Problem statement: Say how many lines in the records contain the string "changes". Nothing but the number should be given.

*** Listed entries ***

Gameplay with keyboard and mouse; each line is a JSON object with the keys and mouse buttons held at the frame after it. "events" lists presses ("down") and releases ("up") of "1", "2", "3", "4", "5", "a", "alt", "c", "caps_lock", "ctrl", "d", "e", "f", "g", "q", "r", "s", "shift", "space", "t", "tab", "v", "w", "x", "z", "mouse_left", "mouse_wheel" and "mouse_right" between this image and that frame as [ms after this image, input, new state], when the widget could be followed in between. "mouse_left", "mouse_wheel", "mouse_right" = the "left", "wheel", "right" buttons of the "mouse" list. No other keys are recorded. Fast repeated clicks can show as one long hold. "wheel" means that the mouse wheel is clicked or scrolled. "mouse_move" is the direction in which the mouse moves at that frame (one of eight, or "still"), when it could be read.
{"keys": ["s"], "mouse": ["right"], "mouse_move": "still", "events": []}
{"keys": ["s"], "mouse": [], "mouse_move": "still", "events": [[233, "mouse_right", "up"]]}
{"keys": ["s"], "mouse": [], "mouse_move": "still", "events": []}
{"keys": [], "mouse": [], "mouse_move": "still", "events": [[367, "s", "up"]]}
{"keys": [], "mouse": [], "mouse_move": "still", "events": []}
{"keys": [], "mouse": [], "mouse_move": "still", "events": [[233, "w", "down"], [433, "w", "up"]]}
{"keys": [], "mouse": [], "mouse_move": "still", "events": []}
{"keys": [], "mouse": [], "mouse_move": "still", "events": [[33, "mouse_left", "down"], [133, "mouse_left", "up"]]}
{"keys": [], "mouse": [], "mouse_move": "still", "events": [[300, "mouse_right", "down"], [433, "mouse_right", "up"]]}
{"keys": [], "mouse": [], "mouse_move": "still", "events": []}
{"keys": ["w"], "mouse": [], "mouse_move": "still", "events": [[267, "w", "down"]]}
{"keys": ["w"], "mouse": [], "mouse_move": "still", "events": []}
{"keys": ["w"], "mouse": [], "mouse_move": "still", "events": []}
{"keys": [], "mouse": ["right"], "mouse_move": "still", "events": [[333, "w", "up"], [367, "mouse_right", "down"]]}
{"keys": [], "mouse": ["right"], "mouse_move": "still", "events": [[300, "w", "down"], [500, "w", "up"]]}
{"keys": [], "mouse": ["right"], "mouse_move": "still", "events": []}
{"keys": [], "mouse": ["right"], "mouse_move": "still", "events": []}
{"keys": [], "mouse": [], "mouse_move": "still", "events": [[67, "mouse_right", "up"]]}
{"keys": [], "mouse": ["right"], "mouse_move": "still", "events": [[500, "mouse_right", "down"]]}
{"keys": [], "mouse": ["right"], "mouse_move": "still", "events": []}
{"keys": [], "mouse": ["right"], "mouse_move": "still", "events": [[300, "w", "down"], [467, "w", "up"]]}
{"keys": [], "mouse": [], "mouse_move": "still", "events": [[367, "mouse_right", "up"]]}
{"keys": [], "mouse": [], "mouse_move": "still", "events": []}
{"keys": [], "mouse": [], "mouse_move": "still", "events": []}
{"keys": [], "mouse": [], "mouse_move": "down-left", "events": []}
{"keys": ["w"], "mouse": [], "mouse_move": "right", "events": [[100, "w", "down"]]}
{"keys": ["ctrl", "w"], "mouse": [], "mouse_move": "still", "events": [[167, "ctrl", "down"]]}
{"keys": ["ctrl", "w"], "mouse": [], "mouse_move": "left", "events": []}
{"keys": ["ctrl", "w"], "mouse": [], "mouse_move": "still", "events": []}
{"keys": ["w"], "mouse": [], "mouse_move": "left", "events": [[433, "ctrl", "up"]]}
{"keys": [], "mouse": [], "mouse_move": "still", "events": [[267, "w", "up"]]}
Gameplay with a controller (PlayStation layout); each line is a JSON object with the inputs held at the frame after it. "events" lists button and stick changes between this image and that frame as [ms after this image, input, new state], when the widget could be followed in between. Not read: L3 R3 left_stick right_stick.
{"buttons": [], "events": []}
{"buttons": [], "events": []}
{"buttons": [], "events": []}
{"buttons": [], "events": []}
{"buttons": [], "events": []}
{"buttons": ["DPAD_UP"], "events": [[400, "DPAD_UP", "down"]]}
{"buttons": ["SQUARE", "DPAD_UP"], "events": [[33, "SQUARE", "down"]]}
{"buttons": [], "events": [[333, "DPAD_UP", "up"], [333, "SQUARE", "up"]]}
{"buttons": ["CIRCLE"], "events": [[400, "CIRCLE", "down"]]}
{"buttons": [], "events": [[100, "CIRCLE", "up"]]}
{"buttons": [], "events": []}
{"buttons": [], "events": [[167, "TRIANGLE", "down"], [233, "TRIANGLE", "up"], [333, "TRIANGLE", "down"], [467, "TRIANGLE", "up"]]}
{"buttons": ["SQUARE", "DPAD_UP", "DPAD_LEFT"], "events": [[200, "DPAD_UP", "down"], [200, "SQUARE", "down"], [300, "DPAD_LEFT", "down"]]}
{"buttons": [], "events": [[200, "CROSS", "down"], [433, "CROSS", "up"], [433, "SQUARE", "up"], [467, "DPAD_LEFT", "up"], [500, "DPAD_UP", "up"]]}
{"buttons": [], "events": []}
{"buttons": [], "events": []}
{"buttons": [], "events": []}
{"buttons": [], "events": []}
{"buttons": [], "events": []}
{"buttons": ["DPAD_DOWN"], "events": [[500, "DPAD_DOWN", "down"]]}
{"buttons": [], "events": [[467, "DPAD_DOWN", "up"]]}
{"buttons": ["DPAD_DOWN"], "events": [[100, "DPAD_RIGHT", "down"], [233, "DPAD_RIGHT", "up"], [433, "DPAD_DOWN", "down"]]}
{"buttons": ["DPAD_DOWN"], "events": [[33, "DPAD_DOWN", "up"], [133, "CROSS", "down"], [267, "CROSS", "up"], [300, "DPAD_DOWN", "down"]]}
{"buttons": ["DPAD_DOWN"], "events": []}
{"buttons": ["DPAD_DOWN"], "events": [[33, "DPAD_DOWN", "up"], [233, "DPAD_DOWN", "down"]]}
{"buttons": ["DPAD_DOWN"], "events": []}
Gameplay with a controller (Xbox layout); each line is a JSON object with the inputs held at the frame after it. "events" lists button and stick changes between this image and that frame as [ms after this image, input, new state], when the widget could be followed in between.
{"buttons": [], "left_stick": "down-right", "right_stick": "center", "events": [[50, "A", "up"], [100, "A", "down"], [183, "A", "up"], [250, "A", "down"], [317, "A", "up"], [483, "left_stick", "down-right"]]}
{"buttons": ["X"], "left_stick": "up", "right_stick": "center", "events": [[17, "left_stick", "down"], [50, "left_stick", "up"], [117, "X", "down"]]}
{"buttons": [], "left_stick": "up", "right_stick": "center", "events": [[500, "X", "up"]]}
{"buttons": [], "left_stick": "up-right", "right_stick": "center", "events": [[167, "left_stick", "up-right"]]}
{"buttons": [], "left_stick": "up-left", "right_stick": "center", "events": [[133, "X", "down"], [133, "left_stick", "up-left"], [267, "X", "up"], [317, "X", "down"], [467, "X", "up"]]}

*** End of Listed entries ***

Output for this exercise: 2